Mixer/hermes-sync

Fork 0

Files

Mixer 1eba2bca95 Sync all skills and memories 2026-04-14 07:27

2026-04-14 07:27:20 +09:00

12 KiB

Raw Blame History

Segment Anything Troubleshooting Guide

Installation Issues

CUDA not available

Error: RuntimeError: CUDA not available

Solutions:

# Check CUDA availability
import torch
print(torch.cuda.is_available())
print(torch.version.cuda)

# Install PyTorch with CUDA
pip install torch torchvision --index-url https://download.pytorch.org/whl/cu121

# If CUDA works but SAM doesn't use it
sam = sam_model_registry["vit_h"](checkpoint="sam_vit_h_4b8939.pth")
sam.to("cuda")  # Explicitly move to GPU

Import errors

Error: ModuleNotFoundError: No module named 'segment_anything'

Solutions:

# Install from GitHub
pip install git+https://github.com/facebookresearch/segment-anything.git

# Or clone and install
git clone https://github.com/facebookresearch/segment-anything.git
cd segment-anything
pip install -e .

# Verify installation
python -c "from segment_anything import sam_model_registry; print('OK')"

Missing dependencies

Error: ModuleNotFoundError: No module named 'cv2' or similar

Solutions:

# Install all optional dependencies
pip install opencv-python pycocotools matplotlib onnxruntime onnx

# For pycocotools on Windows
pip install pycocotools-windows

Model Loading Issues

Checkpoint not found

Error: FileNotFoundError: checkpoint file not found

Solutions:

# Download correct checkpoint
wget https://dl.fbaipublicfiles.com/segment_anything/sam_vit_h_4b8939.pth

# Verify file integrity
md5sum sam_vit_h_4b8939.pth
# Expected: a7bf3b02f3ebf1267aba913ff637d9a2

# Use absolute path
sam = sam_model_registry["vit_h"](checkpoint="/full/path/to/sam_vit_h_4b8939.pth")

Model type mismatch

Error: KeyError: 'unexpected key in state_dict'

Solutions:

# Ensure model type matches checkpoint
# vit_h checkpoint → vit_h model
sam = sam_model_registry["vit_h"](checkpoint="sam_vit_h_4b8939.pth")
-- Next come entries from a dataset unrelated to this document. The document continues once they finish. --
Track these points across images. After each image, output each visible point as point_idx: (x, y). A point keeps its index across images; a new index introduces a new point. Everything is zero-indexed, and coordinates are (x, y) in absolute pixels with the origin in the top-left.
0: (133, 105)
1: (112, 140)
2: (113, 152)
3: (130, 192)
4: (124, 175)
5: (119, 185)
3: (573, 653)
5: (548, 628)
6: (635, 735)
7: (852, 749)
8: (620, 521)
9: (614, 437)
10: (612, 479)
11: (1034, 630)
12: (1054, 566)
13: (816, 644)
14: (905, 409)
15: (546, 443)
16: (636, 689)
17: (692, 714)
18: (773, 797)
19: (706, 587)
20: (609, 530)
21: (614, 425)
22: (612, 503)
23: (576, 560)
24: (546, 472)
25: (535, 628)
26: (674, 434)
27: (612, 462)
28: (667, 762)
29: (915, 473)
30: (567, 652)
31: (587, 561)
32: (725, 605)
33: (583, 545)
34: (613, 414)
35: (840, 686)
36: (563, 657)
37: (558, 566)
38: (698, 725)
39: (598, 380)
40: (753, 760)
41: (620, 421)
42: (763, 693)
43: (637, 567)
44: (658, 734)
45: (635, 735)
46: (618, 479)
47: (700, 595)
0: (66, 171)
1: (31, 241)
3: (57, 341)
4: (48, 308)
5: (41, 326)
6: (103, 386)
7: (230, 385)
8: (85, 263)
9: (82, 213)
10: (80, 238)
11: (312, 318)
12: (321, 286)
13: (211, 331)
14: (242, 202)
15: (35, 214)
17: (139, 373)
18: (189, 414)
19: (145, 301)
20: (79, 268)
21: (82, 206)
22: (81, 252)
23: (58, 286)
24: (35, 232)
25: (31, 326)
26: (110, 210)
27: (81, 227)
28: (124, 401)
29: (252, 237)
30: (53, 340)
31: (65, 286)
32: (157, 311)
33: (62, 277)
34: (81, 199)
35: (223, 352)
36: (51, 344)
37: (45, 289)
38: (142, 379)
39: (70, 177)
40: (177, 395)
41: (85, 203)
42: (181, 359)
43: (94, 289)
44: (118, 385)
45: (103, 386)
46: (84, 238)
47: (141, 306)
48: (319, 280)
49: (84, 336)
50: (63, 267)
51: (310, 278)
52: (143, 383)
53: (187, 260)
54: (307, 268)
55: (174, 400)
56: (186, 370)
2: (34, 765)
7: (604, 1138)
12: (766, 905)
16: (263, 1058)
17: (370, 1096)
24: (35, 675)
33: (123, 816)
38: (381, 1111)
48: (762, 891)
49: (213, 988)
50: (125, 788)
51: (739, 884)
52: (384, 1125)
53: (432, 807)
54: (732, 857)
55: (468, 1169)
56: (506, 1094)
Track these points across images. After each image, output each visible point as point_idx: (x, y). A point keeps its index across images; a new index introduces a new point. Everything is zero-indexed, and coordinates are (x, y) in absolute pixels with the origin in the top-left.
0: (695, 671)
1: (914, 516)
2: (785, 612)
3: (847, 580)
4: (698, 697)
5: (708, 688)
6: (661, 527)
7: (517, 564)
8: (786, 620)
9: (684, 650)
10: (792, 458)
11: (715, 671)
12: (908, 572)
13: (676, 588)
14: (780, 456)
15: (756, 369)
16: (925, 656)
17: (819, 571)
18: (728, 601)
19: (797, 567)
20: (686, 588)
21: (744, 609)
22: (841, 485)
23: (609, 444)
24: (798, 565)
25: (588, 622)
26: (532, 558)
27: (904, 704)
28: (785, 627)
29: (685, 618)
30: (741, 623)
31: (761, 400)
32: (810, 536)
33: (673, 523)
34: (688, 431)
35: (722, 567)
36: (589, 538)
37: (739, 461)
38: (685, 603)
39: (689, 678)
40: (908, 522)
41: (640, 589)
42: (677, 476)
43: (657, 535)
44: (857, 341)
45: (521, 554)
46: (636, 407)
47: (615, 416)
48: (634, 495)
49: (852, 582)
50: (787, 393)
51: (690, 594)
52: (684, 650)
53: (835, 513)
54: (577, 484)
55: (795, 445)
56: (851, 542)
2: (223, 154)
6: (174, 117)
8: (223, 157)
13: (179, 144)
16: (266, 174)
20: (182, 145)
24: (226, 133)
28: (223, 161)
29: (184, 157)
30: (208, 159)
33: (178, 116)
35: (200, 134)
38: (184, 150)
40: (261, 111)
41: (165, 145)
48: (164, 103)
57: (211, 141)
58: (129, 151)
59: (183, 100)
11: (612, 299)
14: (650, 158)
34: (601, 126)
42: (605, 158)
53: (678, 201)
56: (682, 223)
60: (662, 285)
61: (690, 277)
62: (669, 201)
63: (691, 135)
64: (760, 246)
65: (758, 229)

# vit_l checkpoint → vit_l model
sam = sam_model_registry["vit_l"](checkpoint="sam_vit_l_0b3195.pth")

# vit_b checkpoint → vit_b model
sam = sam_model_registry["vit_b"](checkpoint="sam_vit_b_01ec64.pth")

Out of memory during load

Error: CUDA out of memory during model loading

Solutions:

# Use smaller model
sam = sam_model_registry["vit_b"](checkpoint="sam_vit_b_01ec64.pth")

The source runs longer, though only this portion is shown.